Searched parameters (multiple choices):

  • TP, EP: exhaustively searched in Stage 1; tried in descending/ascending order
  • MBS: searched in Stage 2; choices must include 1
  • RECOMPUTE_GRANULARITY: choices must include "selective" and "full"; values are determined by the strategy heuristic

Fixed parameters (choices must include the fixed value):

  • PP, CP, ETP: fixed to 1
  • RECOMPUTE_METHOD: fixed to "uniform"
  • RECOMPUTE_NUM_LAYERS: fixed to 1
  • VIT_GRADIENT_CHECKPOINTING: fixed to "true"

By requiring fixed parameters in search_space, other strategies can vary these values by providing multiple choices.

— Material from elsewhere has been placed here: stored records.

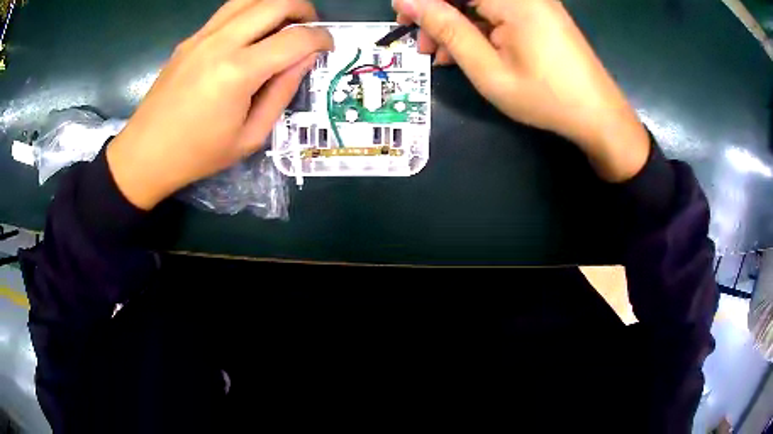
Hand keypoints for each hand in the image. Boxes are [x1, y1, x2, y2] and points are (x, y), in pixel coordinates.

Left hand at [107, 0, 333, 209]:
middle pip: (275, 3)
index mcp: (239, 72)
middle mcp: (221, 43)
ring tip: (285, 23)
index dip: (321, 38)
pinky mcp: (190, 39)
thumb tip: (304, 59)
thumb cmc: (198, 155)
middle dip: (304, 10)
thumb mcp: (250, 136)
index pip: (295, 38)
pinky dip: (251, 12)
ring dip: (276, 4)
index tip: (328, 46)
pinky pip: (228, 11)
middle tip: (310, 28)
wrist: (145, 154)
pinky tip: (252, 33)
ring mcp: (202, 36)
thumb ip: (282, 92)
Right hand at [393, 0, 649, 181]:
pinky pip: (497, 12)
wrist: (598, 115)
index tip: (402, 19)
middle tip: (421, 43)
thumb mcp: (487, 68)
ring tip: (440, 55)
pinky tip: (467, 51)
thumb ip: (447, 29)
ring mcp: (533, 2)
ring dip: (455, 24)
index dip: (423, 1)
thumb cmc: (545, 96)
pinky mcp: (538, 13)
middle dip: (438, 13)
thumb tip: (408, 1)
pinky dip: (477, 28)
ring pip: (479, 3)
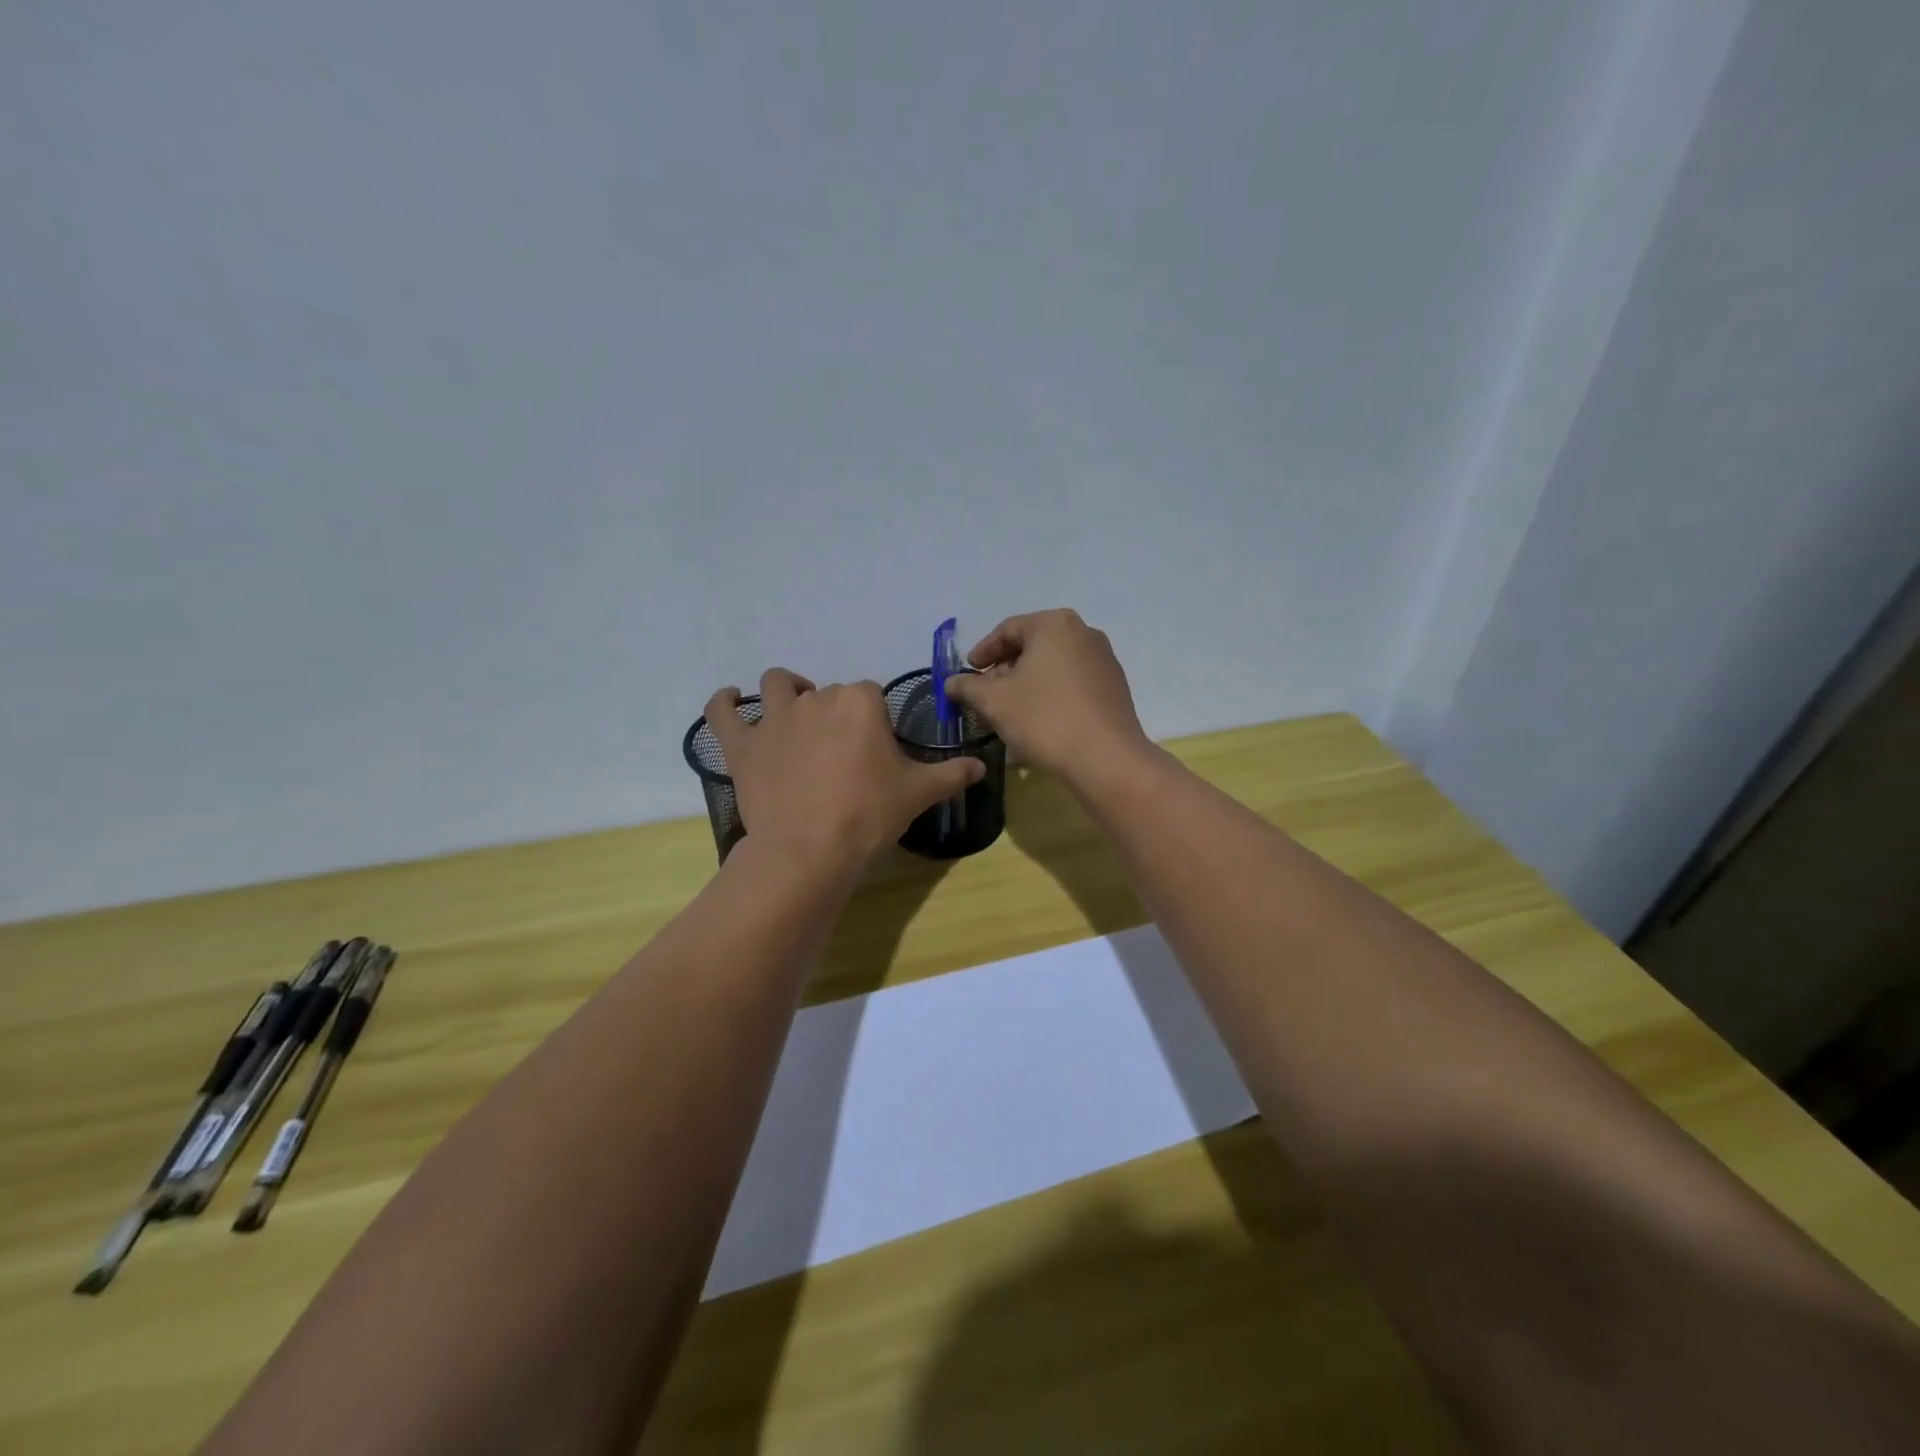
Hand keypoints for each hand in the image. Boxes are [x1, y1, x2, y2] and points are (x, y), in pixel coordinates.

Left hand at [705, 670, 984, 870]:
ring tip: (793, 711)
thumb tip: (982, 766)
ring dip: (785, 691)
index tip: (876, 750)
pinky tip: (730, 699)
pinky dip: (724, 702)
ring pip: (776, 685)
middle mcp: (816, 699)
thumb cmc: (868, 815)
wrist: (810, 850)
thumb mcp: (918, 793)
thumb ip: (951, 774)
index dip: (874, 719)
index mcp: (860, 702)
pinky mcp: (742, 745)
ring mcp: (774, 719)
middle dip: (836, 712)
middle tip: (843, 752)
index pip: (871, 694)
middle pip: (829, 691)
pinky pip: (722, 712)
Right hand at [944, 610, 1151, 786]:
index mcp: (1055, 625)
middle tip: (984, 695)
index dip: (982, 652)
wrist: (1106, 759)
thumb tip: (951, 682)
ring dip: (1026, 685)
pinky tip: (1038, 721)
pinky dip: (1050, 695)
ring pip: (1052, 667)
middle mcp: (1084, 633)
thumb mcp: (995, 701)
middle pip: (1032, 646)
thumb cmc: (1044, 719)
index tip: (967, 673)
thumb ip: (968, 686)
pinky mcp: (1114, 688)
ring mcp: (1104, 661)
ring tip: (1008, 712)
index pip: (1008, 630)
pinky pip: (1072, 684)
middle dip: (1004, 671)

Stage 1 (parallelization search): Exhaustively searches TP and EP combinations. For each TP value, the best EP is recorded.

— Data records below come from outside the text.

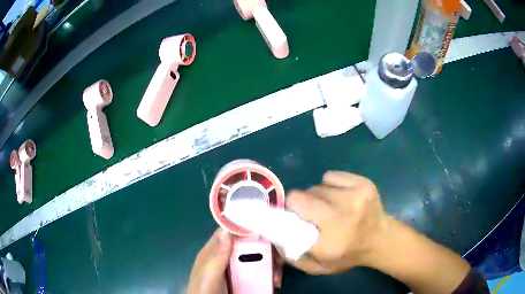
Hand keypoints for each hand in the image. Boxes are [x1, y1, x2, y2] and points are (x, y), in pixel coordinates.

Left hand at [187, 229, 283, 293]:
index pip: (228, 233)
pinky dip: (269, 275)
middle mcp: (226, 258)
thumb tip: (227, 232)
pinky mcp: (244, 279)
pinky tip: (274, 283)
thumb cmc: (204, 291)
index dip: (244, 228)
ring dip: (270, 264)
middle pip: (249, 245)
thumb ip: (217, 257)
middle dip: (266, 250)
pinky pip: (260, 272)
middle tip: (278, 261)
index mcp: (214, 252)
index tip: (264, 230)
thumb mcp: (208, 276)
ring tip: (276, 278)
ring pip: (257, 258)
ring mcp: (236, 269)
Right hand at [285, 171, 389, 273]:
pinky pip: (332, 176)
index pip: (296, 207)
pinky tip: (338, 196)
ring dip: (317, 196)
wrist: (381, 240)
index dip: (288, 210)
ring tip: (327, 207)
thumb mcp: (319, 266)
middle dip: (302, 203)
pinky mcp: (363, 183)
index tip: (291, 216)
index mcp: (331, 237)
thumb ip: (293, 257)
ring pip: (318, 186)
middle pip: (305, 194)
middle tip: (310, 214)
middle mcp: (344, 212)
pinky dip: (330, 185)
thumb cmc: (348, 255)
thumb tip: (274, 237)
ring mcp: (356, 194)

Stage 2 (computational efficiency search): For each TP that succeeded in Stage 1, fixes the best EP and searches MBS and recompute granularity:

  • selective: tries MBS from 1 upward, stops on failure (OOM/ERROR)
  • full: tries MBS from best_mbs (found in selective) upward, stops on failure. MBS=1 is skipped because it was already evaluated in Stage 1.

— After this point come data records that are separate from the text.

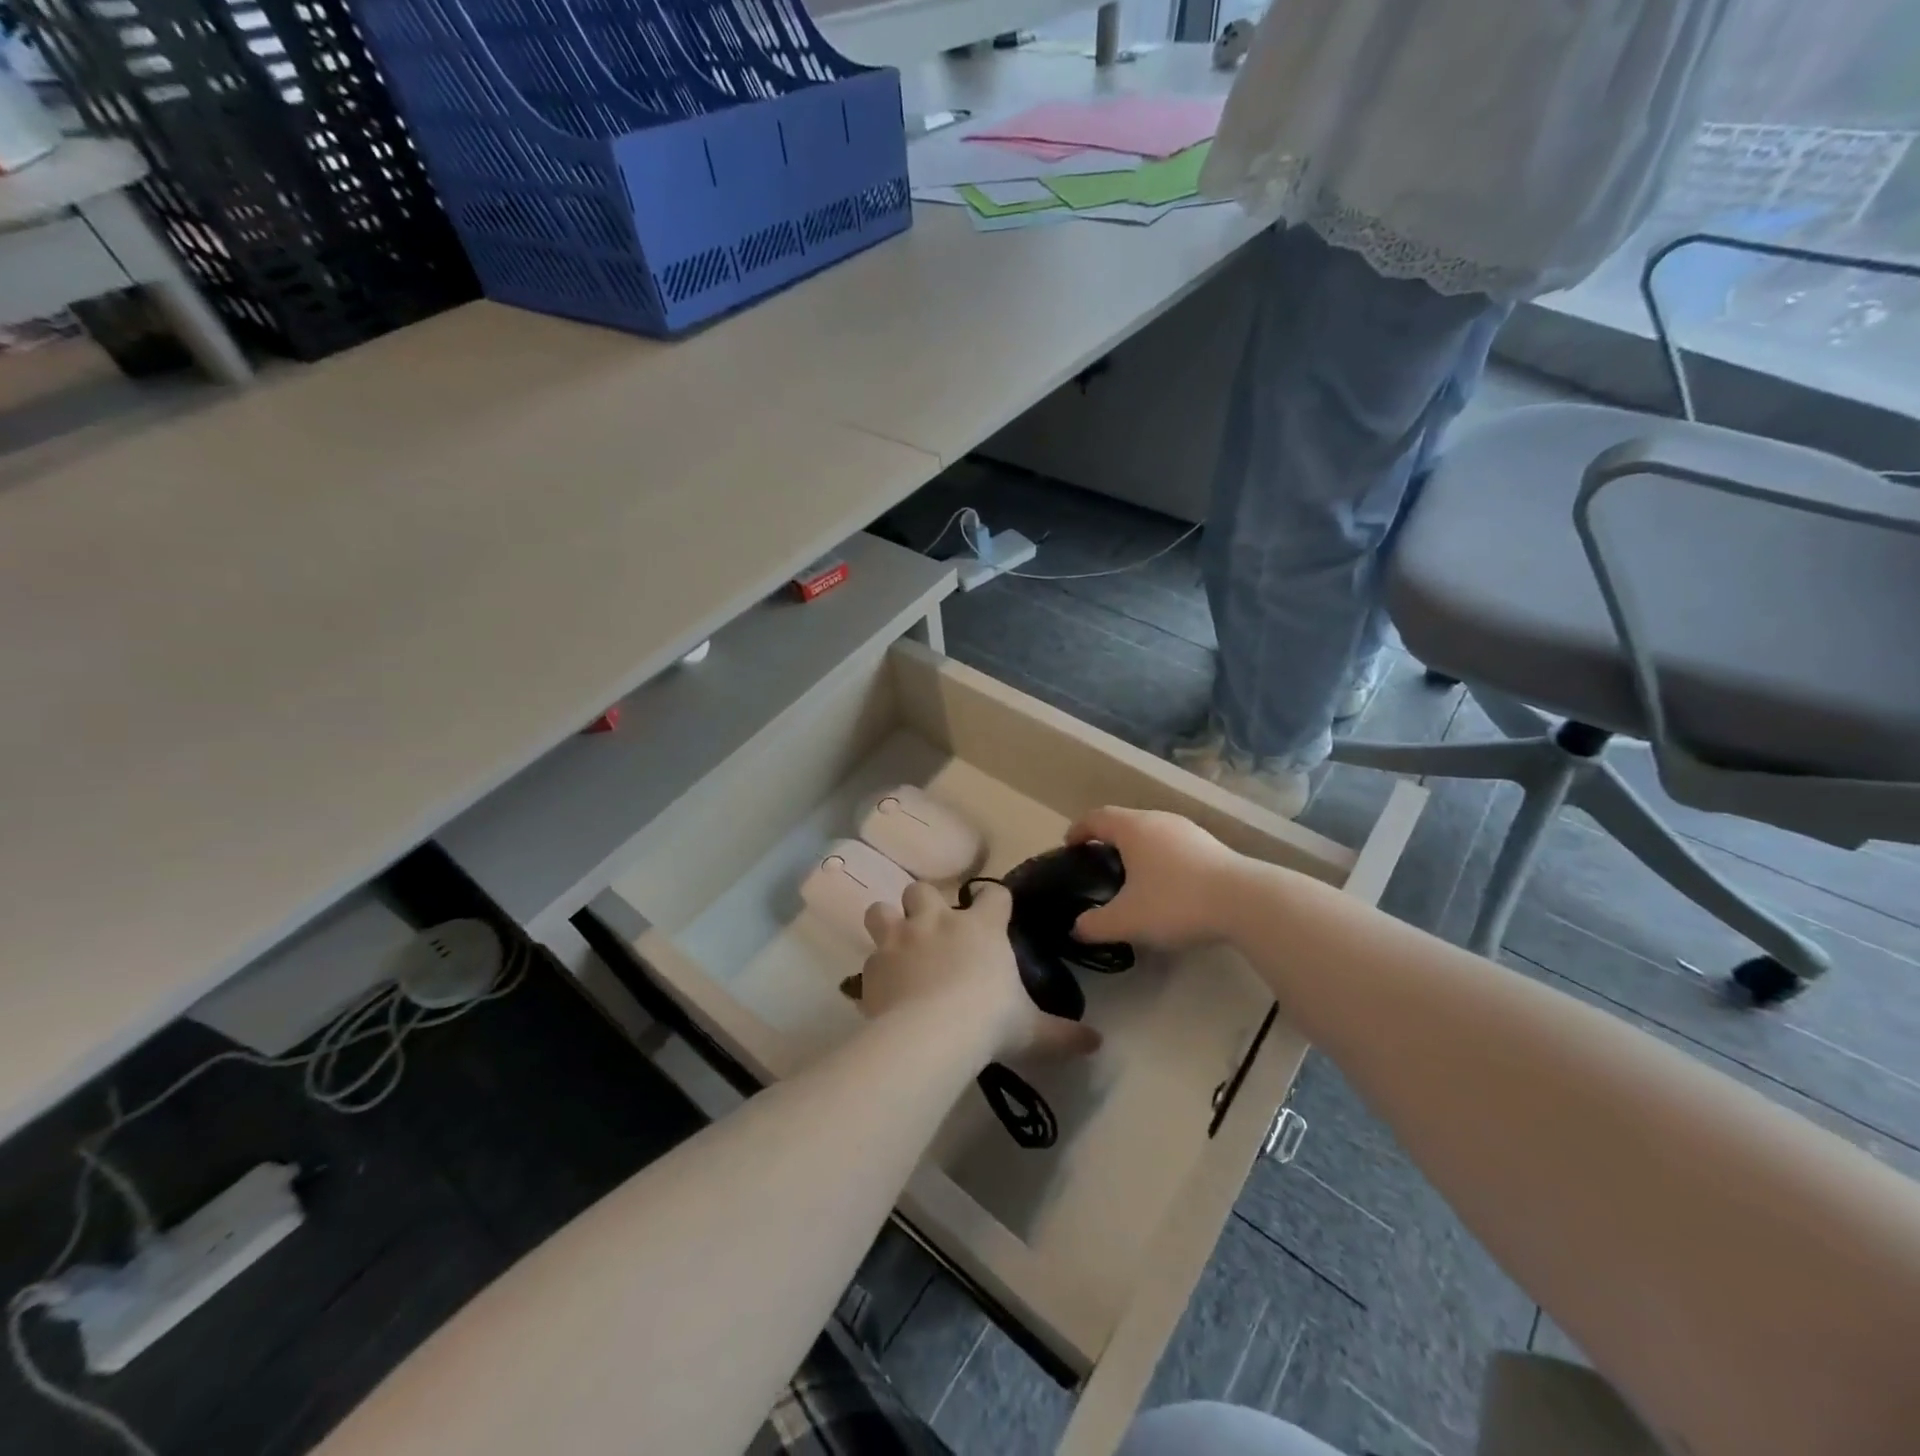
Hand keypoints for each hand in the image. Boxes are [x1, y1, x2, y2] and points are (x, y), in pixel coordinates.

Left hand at [862, 882, 1100, 1062]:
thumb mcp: (1033, 1030)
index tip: (995, 909)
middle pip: (923, 889)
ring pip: (881, 910)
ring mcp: (900, 939)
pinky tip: (881, 987)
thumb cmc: (989, 1021)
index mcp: (982, 928)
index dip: (994, 899)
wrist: (932, 1034)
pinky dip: (874, 968)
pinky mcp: (873, 964)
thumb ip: (1063, 1034)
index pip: (993, 894)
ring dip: (887, 922)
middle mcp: (938, 922)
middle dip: (924, 903)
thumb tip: (1097, 1044)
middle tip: (932, 929)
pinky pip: (867, 957)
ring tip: (895, 944)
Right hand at [1067, 807, 1245, 949]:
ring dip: (1136, 848)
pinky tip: (1165, 885)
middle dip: (1107, 839)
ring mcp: (1188, 830)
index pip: (1096, 818)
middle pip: (1124, 821)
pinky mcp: (1211, 846)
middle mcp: (1158, 820)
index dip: (1078, 829)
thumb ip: (1095, 924)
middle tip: (1097, 863)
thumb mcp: (1127, 920)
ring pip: (1151, 832)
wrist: (1246, 902)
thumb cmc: (1175, 902)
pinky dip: (1160, 858)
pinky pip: (1173, 845)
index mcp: (1133, 828)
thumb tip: (1076, 928)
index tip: (1068, 845)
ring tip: (1130, 875)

n_trials requirement: This strategy runs a fixed, deterministic number of trials. Set --n-trials large enough to avoid premature termination; excess budget is simply unused.

Example:

strategy = MegatronHeuristicStrategy(n_gpus=8) strategy.optimize(eval_fn, search_space, Direction.MAXIMIZE)

__init__

def __init__(*, n_gpus: int, **kwargs: Any) -> None

Initialize the Megatron heuristic strategy.

Arguments:

  • n_gpus - Total number of GPUs. Must be a power of 2. Used to constrain n_gpus % (tp * ep) == 0.
  • **kwargs - Ignored (absorbs extra preset args).

optimize

def optimize(eval_fn: Callable[[dict[str, Any]], float | None],
search_space: dict[str, Parameter], direction: Direction) -> None

Run the 2-stage heuristic optimization loop.

Arguments:

  • eval_fn - Callable that executes one trial. Takes a parameter dict and returns the objective value, or None if the trial failed. Raises TrialExhausted when the trial budget is exceeded.
  • search_space - Dictionary mapping parameter names to Parameter definitions. Searched keys: tp, ep, mbs (choices must include 1); recompute_granularity (choices must include "selective" and "full"; values are determined by the strategy). Fixed keys (choices must include the fixed value): pp, cp, etp=1; recompute_method="uniform"; recompute_num_layers=1; vit_gradient_checkpointing="true".
  • direction - Optimization direction (MAXIMIZE for TFLOP/s).